The golf course was a true gem built in 1891 but updated periodically over the years. While not well known to Americans, it has been the site of two Ryder Cups and Walker Cup. The first head pro was Harry Vardon who formalized the Vardon grip and the second was Ted Ray, winner of the U.S. Open in 1920.
The course incorporated several design features that were classic Donald Ross touches. However, this course was built several years before Donald Ross started designing golf courses. False fronts, domed greens here and there, over sized fairway trap lips to trick your sense of distance, and a hole with a valley across the middle somewhat like the new #16 green at Morris Williams, for example.
Fast and firm conditions, some windy spells, and spotty play on my part led to my finishing 99th in the field of 150 or so with scores of 84-82 and missing the cut. Most players I talked to agreed that this course as it was set up was the toughest course they had ever played. The winning 54-hole score was 224 (+11) and that score won by 3! The 36-hole cut was 160. (+18) A good local caddy would have been a huge help but surprisingly there were none available. Just as surprisingly, my wife, Cynthia, volunteered to help wheel my clubs around for both rounds!
As for general golf differences, I found it interesting that:
1) In Britain most courses are walking only. Nearly every golfer I saw was using a push/pull cart of some sort. I am a big proponent of walking whenever possible but they don’t have 100-degree afternoons like we do here. Billy Claggett would have had a tough career selling golf carts there.
2) There are lots of organized amateur events that involve regional teams competing in Ryder Cup style events against each other – much like our Hannon Cup matches that pit local pros against amateurs and the Rudy’s Cup competition that pits the best amateurs from Austin against those from San Antonio. There is no question that this type of competition fosters interest in the game.
3) The British think nothing of playing recreational rounds of golf in terrible weather. Just part of the deal.

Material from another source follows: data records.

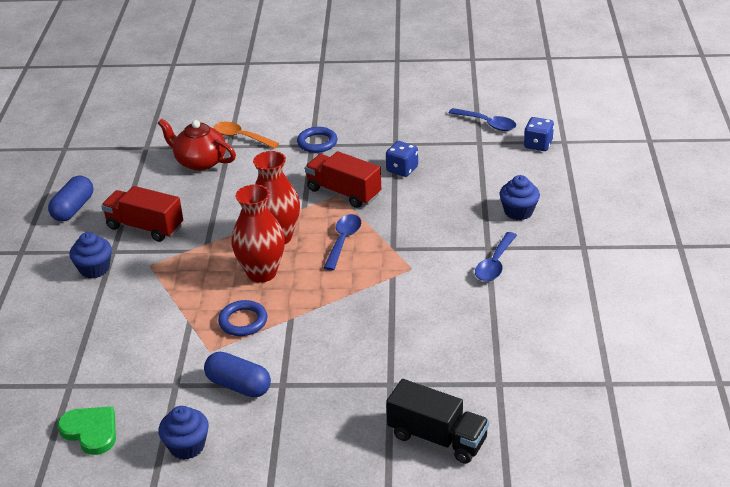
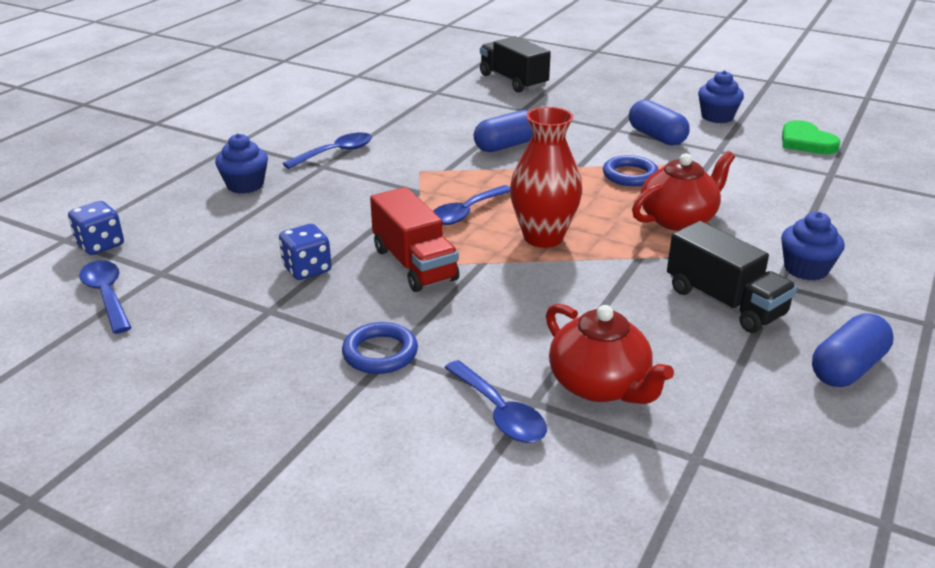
camera: 155 degrees left, 5 degrees down
(145, 227) = (724, 302): red truck -> black truck
(190, 285) = (678, 219): none -> red teapot
(241, 137) = (500, 412): orange spoon -> blue spoon
(262, 273) = (585, 208): red vase -> none
(366, 322) = (506, 146): none -> blue capsule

4) The fairways and greens tend to be a lot firmer than what we see here. I saw no evidence of aeration holes on the greens. Or ball marks, for that matter. The 150-yard markers are measured to the front of the greens, not the middle. It is almost unheard of to play an approach shot to carry all the way to a pin. I had a very difficult time judging where to land shots – the wind seemed to affect the way the ball bounced and rolled almost as much as the contours of the ground.
5) The sand traps are indeed TRAPS! Many required using wooden stairs to get in and out. I was in 5 or 6 fairway traps and not once was I able to even attempt to advance the ball in the direction of the green. (see photo)
6) Entry into golf tournaments is based almost entirely on one’s handicap instead of through qualifiers. Better players there are working hard to get their handicap as low as possible whereas I see examples here of players happy to let their handicap float upwards to enhance their chances in handicap based matches.
All differences aside, to a man, the golfers I met there had a wonderful enthusiasm for the game. The emphasis was truly on the joy of the game and the uncertainties of the result of any shot only added to the charm. Playing golf in the United Kingdom was a rare treat and I would encourage anyone that gets the chance to do it!